The balance was maintained, they held, not only by punishments but also by rewards. The goodwill of the gods was shown toward mankind through the favorable aspect of nature. Though the gods are often contemptuous and hostile, and their benevolence can be capricious, they respond with good gifts when people act in ways pleasing to them, and care for the natural environment wisely. The orchard and vineyard of a wise Greek farmer will be unusually fruitful because they are trimmed and cultivated with skill and care. “Such,” Homer said, “were the glorious gifts of the gods.”

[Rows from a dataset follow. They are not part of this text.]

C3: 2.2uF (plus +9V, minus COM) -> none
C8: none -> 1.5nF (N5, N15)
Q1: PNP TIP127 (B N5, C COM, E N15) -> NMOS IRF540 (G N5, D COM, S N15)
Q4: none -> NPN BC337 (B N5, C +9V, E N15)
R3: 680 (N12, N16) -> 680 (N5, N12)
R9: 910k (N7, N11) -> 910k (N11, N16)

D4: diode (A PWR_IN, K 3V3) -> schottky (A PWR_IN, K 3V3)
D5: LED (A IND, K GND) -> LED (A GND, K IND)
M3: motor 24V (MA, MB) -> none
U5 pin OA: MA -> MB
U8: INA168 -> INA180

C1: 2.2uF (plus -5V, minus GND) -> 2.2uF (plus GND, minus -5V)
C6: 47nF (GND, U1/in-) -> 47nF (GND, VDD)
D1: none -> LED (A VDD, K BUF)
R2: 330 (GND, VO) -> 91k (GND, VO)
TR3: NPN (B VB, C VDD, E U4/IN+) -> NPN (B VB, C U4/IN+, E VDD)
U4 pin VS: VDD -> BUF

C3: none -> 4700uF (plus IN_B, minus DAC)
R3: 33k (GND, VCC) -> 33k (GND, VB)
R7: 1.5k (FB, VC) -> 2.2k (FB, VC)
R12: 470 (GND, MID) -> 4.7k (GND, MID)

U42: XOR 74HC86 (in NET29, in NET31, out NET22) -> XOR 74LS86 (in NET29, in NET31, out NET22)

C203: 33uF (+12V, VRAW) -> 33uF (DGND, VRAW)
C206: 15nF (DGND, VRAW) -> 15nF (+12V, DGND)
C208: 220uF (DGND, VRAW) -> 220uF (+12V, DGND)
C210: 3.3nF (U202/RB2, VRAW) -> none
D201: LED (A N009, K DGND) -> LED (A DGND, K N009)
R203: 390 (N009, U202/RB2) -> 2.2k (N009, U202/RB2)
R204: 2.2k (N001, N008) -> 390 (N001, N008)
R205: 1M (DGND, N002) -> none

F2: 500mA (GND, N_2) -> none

The way in which the natural environment, under the aegis of the gods, responds to care, good leadership, and justice is told beautifully in a simile from the Odyssey which is a perfect companion piece to the one from the Iliad quoted above. Here it must be remembered that Homeric kings went out into the fields and supervised agricultural labor — and not uncommonly they did it themselves — and that the usual epithet for a leader is “shepherd”:
Lady, no one of mortals upon the boundless earth could find fault with thee, for thy fame goes up to the broad heaven, as does the fame of some blameless king, who with the fear of the gods in his heart is lord over many mighty men, upholding justice; and the black earth bears wheat and barley, and the trees are laden with fruit, the flocks bring forth young unceasingly, and the sea yields fish, all from his good leading; and the people prosper under him.